In “Why Configuration Management and Provisioning are Different” Carlos Nuñez advocates for the use of specialized infrastructure provisioning tools, like Terraform, Heat, and CloudFormation, instead of relying on the configuration management tools, like Ansible or Puppet.

I agree with his argument for the rollbacks, but not so much for the maintaining state and complexity.  However I’m not yet comfortable to word my disagreement – my head is all over the place with clouds, and I’m still weak on the terminology.

The article is nice regardless, and made me look at the provisioning tools once again.

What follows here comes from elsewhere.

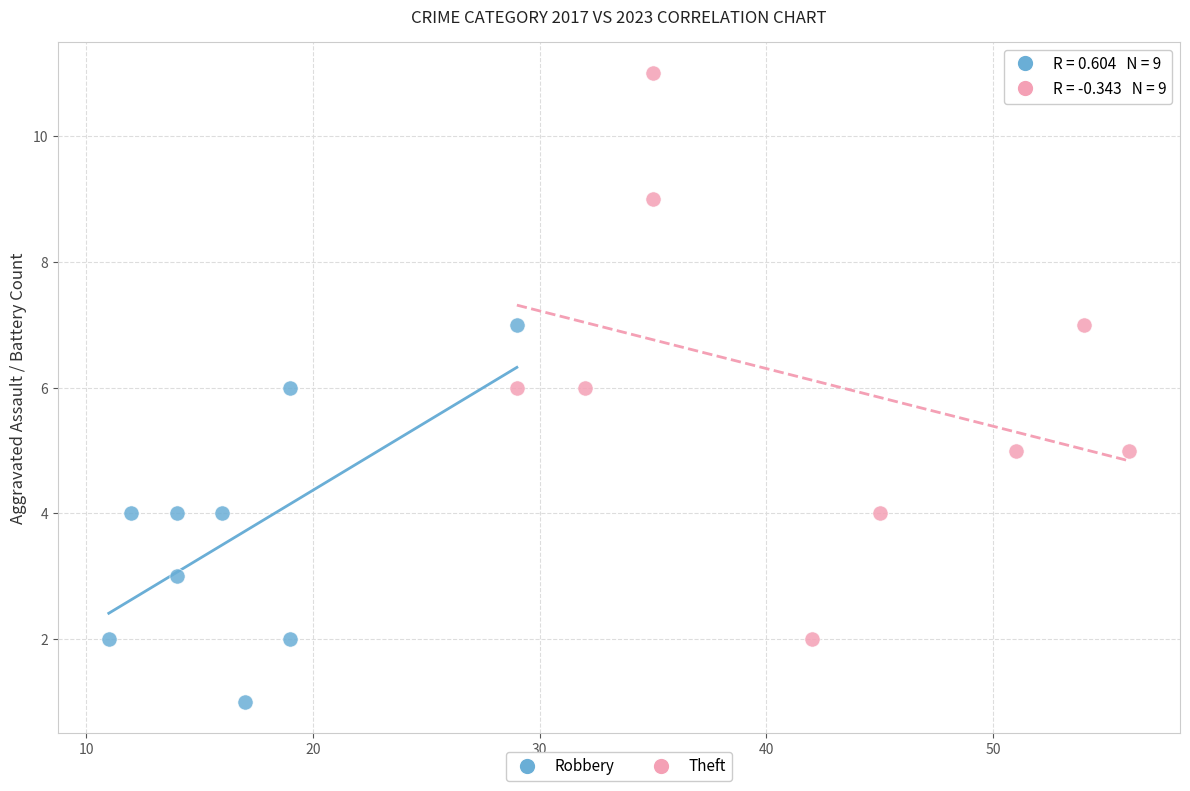

Which series reaches the maximum Y coordinate?

Theft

Living Without Atomic Clocks

Living Without Atomic Clocks” is an interesting article that covers some design bits of distributed systems and CockroachDB (what a name!), especially those related to time precision.  This part in particular is the one I’m sure I’ll came back to at some point:

How does TrueTime provide linearizability?

OK, back to Spanner and TrueTime. It’s important to keep in mind that TrueTime does not guarantee perfectly synchronized clocks. Rather, TrueTime gives an upper bound for clock offsets between nodes in a cluster. Synchronization hardware helps minimize the upper bound. In Spanner’s case, Google mentions an upper bound of 7ms. That’s pretty tight; by contrast, using NTP for clock synchronization is likely to give somewhere between 100ms and 250ms.

So how does Spanner use TrueTime to provide linearizability given that there are still inaccuracies between clocks? It’s actually surprisingly simple. It waits. Before a node is allowed to report that a transaction has committed, it must wait 7ms. Because all clocks in the system are within 7ms of each other, waiting 7ms means that no subsequent transaction may commit at an earlier timestamp, even if the earlier transaction was committed on a node with a clock which was fast by the maximum 7ms. Pretty clever.

World’s Biggest Data Breaches

Here’s an interactive collection of the world’s biggest data breaches.  It goes back to 2004, where about 92,000,000 email addresses and screen names were stolen by an AOL employee, and covers most of the major events up until and including 2016.  There are a few ways to filter the data and change the representation.

Overall, should give you a pretty good idea of how safe and secure your online data is. Oh, and how private it is too.